Outros casos de aplicação do critério da consunção ou absorção: 1) tentativa e consumação; 2) participação e autoria; 3) fatos posteriores (pós-fato) e fatos anteriores (antefato) não puníveis. Em todos esses casos, o segundo elemento absorve o primeiro. Exemplo 1: se, na execução de homicídio, a vítima sobrevive por algum tempo (tentativa), chegando a óbito dias depois, o agente responderá apenas por homicídio (não seria lógico responsabilizá-lo por tentativa de homicídio e por homicídio consumado pelo mesmo fato). Exemplo 2: o agente, a princípio, coopera com o autor de homicídio, provendo-lhe a arma do crime; em seguida, decide atuar como coautor, deflagrando, junto com o comparsa, os tiros que mataram a vítima. Responderá, no caso, na condição de coautor, e não como coautor e partícipe. Exemplo 3: o agente pratica crime de furto e, em seguida, destrói a res furtiva. Neste caso, só responderá pelo fato anterior (furto), e não pelo tato posterior (dano), que fica absorvido pelo primeiro. Trata-se, no exemplo, de pós-fato impunível.
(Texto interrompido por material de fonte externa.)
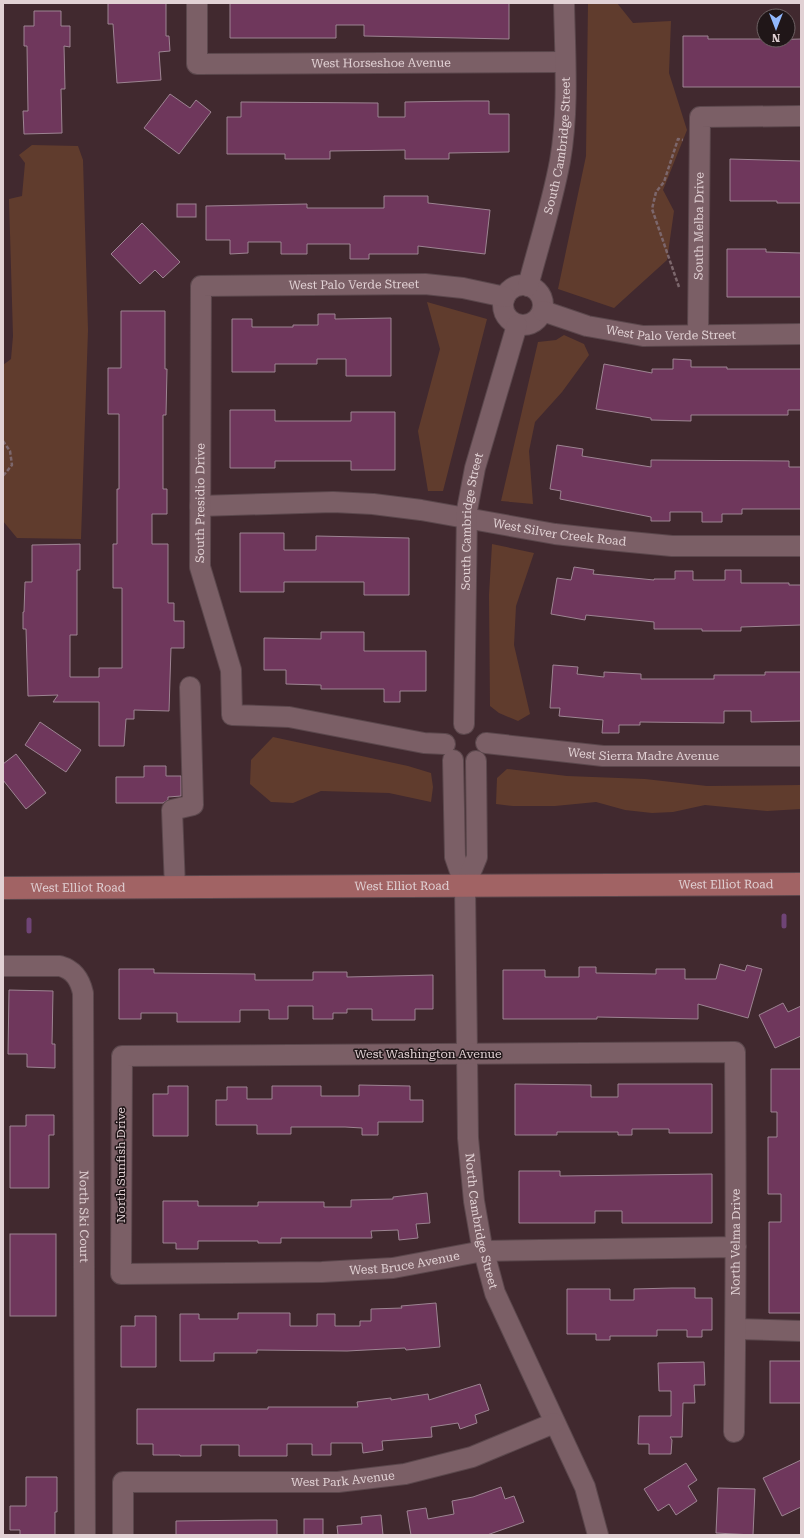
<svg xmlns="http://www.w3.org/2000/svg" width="804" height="1538" viewBox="0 0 804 1538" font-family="'Roboto Serif',serif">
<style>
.green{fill:#603c2d}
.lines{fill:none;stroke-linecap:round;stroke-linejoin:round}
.stream{stroke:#6f4476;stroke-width:5}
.building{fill:#6f375c;stroke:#9d8492}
.minor-casing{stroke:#5b474c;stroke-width:22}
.major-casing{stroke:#5b474c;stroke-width:24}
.path{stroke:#7c676c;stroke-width:2.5;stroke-dasharray:4 2;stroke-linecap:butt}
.minor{stroke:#7b5f66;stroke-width:20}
.major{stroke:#a16364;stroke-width:22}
.labels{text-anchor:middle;stroke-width:3;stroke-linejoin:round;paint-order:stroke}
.street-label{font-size:12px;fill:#e1d1d4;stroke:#201618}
</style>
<rect width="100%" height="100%" fill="#41292f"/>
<!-- green -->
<g class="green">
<polygon points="588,3 617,3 633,23 671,21 669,73 687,130 663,190 674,211 667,260 614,308 558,289 586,156"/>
<polygon points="32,145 78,146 83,160 88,330 81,539 17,538 3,521 3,365 11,359 13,336 9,199 22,196 25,163 19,155"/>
<polygon points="427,302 487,319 443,491 428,491 418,431 440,349"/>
<polygon points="564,335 584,344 589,355 562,392 535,422 529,451 533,504 501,501 538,342 556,340"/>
<polygon points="492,544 534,553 516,606 514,645 530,714 518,721 499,713 490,706 489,595"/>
<polygon points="273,737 408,766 431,773 433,787 431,802 389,793 321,791 293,803 271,802 250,784 251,760"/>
<polygon points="507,769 567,776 645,779 707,786 801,785 801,809 767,811 705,805 673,812 652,813 625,810 596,802 555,806 513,806 496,804 497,778"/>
</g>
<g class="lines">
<!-- stream -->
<g class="stream">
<polyline points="784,916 784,926"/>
<polyline points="29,920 29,931"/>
</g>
</g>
<!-- building -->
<g class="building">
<polygon points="108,3 166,3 166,36 169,36 170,51 159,52 161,80 117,83 113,24 108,24"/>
<polygon points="230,3 509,3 509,39 364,36 364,25 336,25 336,38 230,38"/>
<polygon points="34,11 61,11 61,26 70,26 70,47 64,46 65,89 61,89 62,133 24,134 23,111 28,111 27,46 24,46 24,26 34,26"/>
<polygon points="683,36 708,36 708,39 764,39 764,40 801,39 801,87 683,87"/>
<polygon points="170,94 190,108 196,100 211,112 179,154 144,128"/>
<polygon points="466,101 489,101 489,114 509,114 509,152 449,153 449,159 405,159 405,150 330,151 330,159 285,159 285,154 227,154 227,117 241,117 241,102 378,103 378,117 405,117 405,102"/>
<polygon points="730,159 801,161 801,203 777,203 777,201 730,201"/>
<polygon points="384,196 428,196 428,203 490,210 485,254 418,246 418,254 369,254 369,259 350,259 350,244 307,244 307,254 281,254 281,242 248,242 248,253 230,254 230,240 206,240 206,206 307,204 307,208 384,208"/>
<rect x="177" y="204" width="19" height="13"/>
<polygon points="142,223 180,262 163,278 155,270 140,284 111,254"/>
<polygon points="727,249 766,249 766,252 801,253 801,297 727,297"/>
<polygon points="121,311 165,311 165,369 167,369 166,415 163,415 163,489 167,489 167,514 152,514 152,544 168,544 168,603 174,603 174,621 184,621 184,648 171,648 169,711 134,710 134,719 126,719 124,746 99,746 99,702 53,702 58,695 28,696 26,629 23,629 23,612 24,612 25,582 32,582 32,545 80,544 80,570 77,570 77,635 70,635 70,677 99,677 99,668 122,668 122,588 113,588 113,544 117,544 117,489 119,489 119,414 108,414 108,368 121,368"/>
<polygon points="318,314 335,314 335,319 391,318 391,376 346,376 346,359 317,359 317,364 275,364 275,372 232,372 232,319 252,319 252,327 293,327 293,325 318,325"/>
<polygon points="673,359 691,360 691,367 727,367 727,369 801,369 801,410 788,410 788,415 691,415 691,421 651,420 651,418 596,409 604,364 652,373 652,369 673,369"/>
<polygon points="230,410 275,410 275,421 351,421 351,412 395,412 395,470 351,470 351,461 275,461 275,468 230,468"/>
<polygon points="557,445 583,449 582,456 651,467 651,460 789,461 789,467 801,467 801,509 742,509 742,514 722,514 722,522 702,522 702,512 670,512 670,521 651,521 651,517 560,499 561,491 550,489"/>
<polygon points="240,533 284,533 284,550 316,550 316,536 409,538 409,595 364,595 364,582 284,582 284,592 240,592"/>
<polygon points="574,567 594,570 593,574 654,580 654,579 675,579 675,571 693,571 693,580 725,580 725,570 741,570 741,583 789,583 789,585 801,585 801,625 741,627 741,631 702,631 702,629 654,629 654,622 586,615 585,620 551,614 557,578 571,580"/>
<polygon points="321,632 364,632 364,651 426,651 426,691 400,691 400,702 384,702 384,689 321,689 321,685 286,684 286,670 264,670 264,638 321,639"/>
<polygon points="553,665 578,667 577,674 604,677 604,672 641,674 641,679 714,679 714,675 765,675 765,672 801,672 801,721 751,722 751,711 724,711 724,723 640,722 640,725 619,725 619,733 602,733 603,720 559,716 560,708 550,708"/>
<polygon points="40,722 81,750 66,772 25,745"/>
<polygon points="16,754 46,793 26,809 3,780 3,764"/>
<polygon points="144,766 166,766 166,776 181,776 181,796 168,797 168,800 163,803 116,803 116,777 144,777"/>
<polygon points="720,964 745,971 747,965 762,969 748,1018 698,1004 698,1019 597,1017 597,1019 503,1019 503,970 545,970 545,977 579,977 579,967 596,967 596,973 656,974 656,969 685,969 685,979 716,979"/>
<polygon points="119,969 154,969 154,973 255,974 255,980 313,980 313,972 347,972 347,977 433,975 433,1009 415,1009 415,1020 372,1020 372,1009 347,1009 347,1013 333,1013 333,1019 313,1019 313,1006 288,1006 288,1019 269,1019 269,1010 240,1010 240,1022 177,1022 177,1013 141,1013 141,1019 119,1019"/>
<polygon points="9,990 53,991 52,1044 55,1044 55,1068 27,1067 27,1054 8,1054"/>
<polygon points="783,1003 788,1012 801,1006 801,1036 775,1048 759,1015"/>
<polygon points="771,1069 801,1069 801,1313 769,1313 769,1222 781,1222 781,1194 768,1194 768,1137 777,1137 777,1112 771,1112"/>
<polygon points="515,1084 591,1085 591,1097 618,1097 618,1084 712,1084 712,1133 669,1133 669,1129 632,1129 632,1135 618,1135 618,1132 557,1132 557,1135 515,1135"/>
<polygon points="359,1085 410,1086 410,1100 423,1100 423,1122 378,1122 378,1135 362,1135 362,1128 345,1127 291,1127 291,1134 257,1134 257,1125 216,1125 216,1100 227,1100 227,1087 247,1087 247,1099 272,1099 272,1086 321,1086 321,1096 359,1096"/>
<polygon points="168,1086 188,1086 188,1136 153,1136 153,1094 168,1094"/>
<polygon points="26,1115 54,1115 54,1135 49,1135 49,1188 10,1188 10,1126 26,1126"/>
<polygon points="519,1171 560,1171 560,1176 712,1174 712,1223 622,1223 622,1211 595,1211 595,1223 519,1223"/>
<polygon points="427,1193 430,1223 416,1224 418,1238 399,1240 398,1230 371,1231 372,1238 281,1238 281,1243 258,1243 258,1241 198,1241 198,1249 176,1249 176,1243 163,1243 163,1201 198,1201 198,1206 258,1206 258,1202 324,1202 324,1207 351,1207 351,1200 393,1199 393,1197"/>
<rect x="10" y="1234" width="46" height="82"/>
<polygon points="672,1288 695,1288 695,1298 712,1298 712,1330 702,1330 702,1337 687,1337 687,1330 657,1330 657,1336 610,1336 610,1340 596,1340 596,1334 567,1334 567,1289 610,1289 610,1300 634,1300 634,1289"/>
<polygon points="436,1303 440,1347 406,1350 405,1348 347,1351 257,1350 257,1353 214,1353 214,1361 180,1361 180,1314 199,1314 199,1319 238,1319 238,1313 290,1313 290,1326 317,1326 317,1314 335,1314 335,1326 360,1326 360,1321 371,1321 371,1309 402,1308 401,1306"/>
<polygon points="135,1316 156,1316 156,1367 121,1367 121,1326 135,1326"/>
<rect x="770" y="1361" width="31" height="42"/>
<polygon points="704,1362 705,1385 694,1385 695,1403 683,1403 682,1437 670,1437 672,1440 671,1454 649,1454 649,1444 638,1444 639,1416 671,1416 671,1391 659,1391 658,1363"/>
<polygon points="480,1384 489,1410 475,1415 477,1423 460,1429 458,1423 431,1427 432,1437 382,1441 383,1450 363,1453 362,1443 331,1443 331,1455 312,1455 312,1444 287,1444 287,1456 239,1456 239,1445 201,1445 201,1456 180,1456 180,1455 153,1455 153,1444 137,1444 137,1409 268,1409 268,1407 358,1407 357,1402 391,1398 391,1400 428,1394 429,1400"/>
<polygon points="801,1460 801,1507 782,1516 763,1478"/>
<polygon points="686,1463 697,1480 688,1486 697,1501 676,1515 669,1504 658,1511 644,1489"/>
<polygon points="26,1477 57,1477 57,1512 55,1512 55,1535 20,1535 20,1530 10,1530 10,1506 26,1506"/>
<polygon points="501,1487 505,1499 514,1496 524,1522 487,1535 411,1535 407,1511 426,1508 428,1519 454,1514 452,1501 473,1497"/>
<polygon points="718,1488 755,1489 753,1535 716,1533"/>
<polygon points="381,1515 383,1535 338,1535 337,1526 362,1524 361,1517"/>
<rect x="304" y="1519" width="19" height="16"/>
<polygon points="259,1520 277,1520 277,1535 176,1535 176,1521"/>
</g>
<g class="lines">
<!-- minor casing -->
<g class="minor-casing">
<g id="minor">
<path id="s1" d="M197 3V64L565 62"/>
<circle cx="523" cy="305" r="20"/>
<path id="s2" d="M528 286C539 244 552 204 560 161 569 110 565 55 564 3"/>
<path id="s3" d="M543 311 587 326 643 336 801 334"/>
<path id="s4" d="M698 335 700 117 801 116"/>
<path id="s5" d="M200 506 333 502 373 504 421 510 555 534 609 540 672 546H801"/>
<path id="s6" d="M464 724 467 510 475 468 517 325"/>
<path id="s7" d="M486 743 603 756H801"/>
<path id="s8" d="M445 744 424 743 289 717 232 715 231 670 200 567 201 286 425 284 463 288 505 297"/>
<path id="s9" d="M453 760 455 857 465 886 468 1138 474 1201 481 1241 495 1293 585 1487 598 1535"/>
<polyline points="465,886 477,857 476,761"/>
<polyline points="175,888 172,810 193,805 190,687"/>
<path id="s10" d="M3 966H60C74 970 80 979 83 993L85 1535"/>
<polyline points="736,1329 801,1331"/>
<path id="s11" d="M734 1432C736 1305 736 1179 735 1052L122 1056 121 1274 322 1272 393 1268 483 1251 736 1247"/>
<path id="s12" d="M123 1535V1482H338L405 1474 472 1457 554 1423"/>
</g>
</g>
<!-- major casing -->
<g class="major-casing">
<g id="major">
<path id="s13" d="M3 888 801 884"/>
</g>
</g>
<!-- path -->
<g class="path">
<polyline points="679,287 652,209 656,192 664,182 678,139 683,140"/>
<polyline points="3,441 10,451 12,465 3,476"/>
</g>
<!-- minor -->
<use href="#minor" class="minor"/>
<!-- major -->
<use href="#major" class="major"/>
</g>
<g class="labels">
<!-- street labels -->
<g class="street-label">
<text dy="4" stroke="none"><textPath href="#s1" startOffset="245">West Horseshoe Avenue</textPath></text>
<text dy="4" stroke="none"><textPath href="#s2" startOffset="144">South Cambridge Street</textPath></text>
<text dy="4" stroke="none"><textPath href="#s4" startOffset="109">South Melba Drive</textPath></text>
<text dy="4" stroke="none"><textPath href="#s8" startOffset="802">West Palo Verde Street</textPath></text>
<text dy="4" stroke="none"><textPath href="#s3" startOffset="131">West Palo Verde Street</textPath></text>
<text dy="4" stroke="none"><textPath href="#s8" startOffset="432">South Presidio Drive</textPath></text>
<text dy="4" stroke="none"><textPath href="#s6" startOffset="203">South Cambridge Street</textPath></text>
<text dy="4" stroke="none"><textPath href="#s5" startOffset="362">West Silver Creek Road</textPath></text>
<text dy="4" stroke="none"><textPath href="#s7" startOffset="158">West Sierra Madre Avenue</textPath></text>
<text dy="4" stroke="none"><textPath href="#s13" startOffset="723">West Elliot Road</textPath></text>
<text dy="4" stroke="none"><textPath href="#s13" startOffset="399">West Elliot Road</textPath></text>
<text dy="4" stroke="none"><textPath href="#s13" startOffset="75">West Elliot Road</textPath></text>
<text x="428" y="1058">West Washington Avenue</text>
<text transform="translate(121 1165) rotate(-90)" y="4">North Sunfish Drive</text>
<text dy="4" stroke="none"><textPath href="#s10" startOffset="318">North Ski Court</textPath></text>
<text dy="4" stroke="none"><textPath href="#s9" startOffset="464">North Cambridge Street</textPath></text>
<text dy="4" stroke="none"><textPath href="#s11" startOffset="190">North Velma Drive</textPath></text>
<text dy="4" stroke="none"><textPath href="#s11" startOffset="1495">West Bruce Avenue</textPath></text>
<text dy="4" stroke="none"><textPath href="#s12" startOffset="273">West Park Avenue</textPath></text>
</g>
</g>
<!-- border -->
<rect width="804" height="1538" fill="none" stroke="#e1d1d4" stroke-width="8"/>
<!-- north arrow -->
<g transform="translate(776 28) rotate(180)"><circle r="19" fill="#201618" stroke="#6d6163"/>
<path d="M0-3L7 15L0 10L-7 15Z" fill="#91b8fd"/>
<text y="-6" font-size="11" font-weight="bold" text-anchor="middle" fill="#e1d1d4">N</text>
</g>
</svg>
(d) Princípio da alternatividade: não resolve, a rigor, o conflito aparente de normas, uma vez que não parte da premissa da existência de duas ou mais normas penais supostamente aplicáveis ao mesmo fato, mas da aplicação da mesma norma a dois ou mais fatos por ela descritos. É observado quando o agente pratica diversas ações previstas em um tipo plurinuclear, que são aqueles cujo preceito primário descreve várias ações típicas (crimes de ação múltipla). Exemplo: o tipo penal do art. 180 do CPB (Receptação) tem diversos núcleos (verbos típicos); é, portanto, um tipo plurinuclear. Se o agente pratica, concomitantemente, duas ou mais ações previstas nos diversos núcleos do tipo, ele não responderá por cada uma delas, mas pelo crime como uma unidade jurídico-formal. Exemplo:
Receptação
Art. 180. Adquirir, receber, transportar, conduzir ou ocultar, em proveito próprio ou alheio, coisa que sabe ser produto de crime, ou influir para que terceiro, de boa-fé, a adquira, receba ou oculte: pena- reclusão, de 1 (um) a 4 (quatro) anos, e multa.
Se o agente for flagrado no momento em que estiver transportando caixas de bebidas roubadas que adquirira do autor do roubo, ele não responderá criminalmente pelas ações de adquirir e transportar a mercadoria, com dupla penalização, mas apenas pelo crime de receptação, com a pena a este cominada.